------ DATASET CONTENT ------
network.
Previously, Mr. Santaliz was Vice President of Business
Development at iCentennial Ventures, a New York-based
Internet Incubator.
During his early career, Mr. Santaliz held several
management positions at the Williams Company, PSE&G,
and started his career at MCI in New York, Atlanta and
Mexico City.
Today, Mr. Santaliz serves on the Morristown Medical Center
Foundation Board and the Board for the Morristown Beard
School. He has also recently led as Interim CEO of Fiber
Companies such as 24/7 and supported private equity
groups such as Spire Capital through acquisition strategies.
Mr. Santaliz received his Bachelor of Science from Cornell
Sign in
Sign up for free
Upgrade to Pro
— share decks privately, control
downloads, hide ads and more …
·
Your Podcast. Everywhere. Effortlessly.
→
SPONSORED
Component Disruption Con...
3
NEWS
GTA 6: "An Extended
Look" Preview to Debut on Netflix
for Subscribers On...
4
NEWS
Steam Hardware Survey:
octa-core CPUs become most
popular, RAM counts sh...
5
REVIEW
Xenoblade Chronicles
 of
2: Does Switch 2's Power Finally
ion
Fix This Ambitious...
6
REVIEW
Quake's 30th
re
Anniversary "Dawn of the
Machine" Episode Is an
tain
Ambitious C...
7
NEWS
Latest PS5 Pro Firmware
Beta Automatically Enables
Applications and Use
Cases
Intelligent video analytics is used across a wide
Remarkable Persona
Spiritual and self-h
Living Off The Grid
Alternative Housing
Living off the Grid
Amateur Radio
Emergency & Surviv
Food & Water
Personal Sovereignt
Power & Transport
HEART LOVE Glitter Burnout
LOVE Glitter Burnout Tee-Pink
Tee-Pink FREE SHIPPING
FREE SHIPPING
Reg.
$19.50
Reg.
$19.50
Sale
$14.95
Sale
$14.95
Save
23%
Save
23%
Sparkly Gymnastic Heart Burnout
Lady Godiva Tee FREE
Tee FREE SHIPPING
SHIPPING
------
**PROBLEM:**
Return each line of the data above that includes the word "Glitter".

**EXERCISE OUTPUT:**
HEART LOVE Glitter Burnout
LOVE Glitter Burnout Tee-Pink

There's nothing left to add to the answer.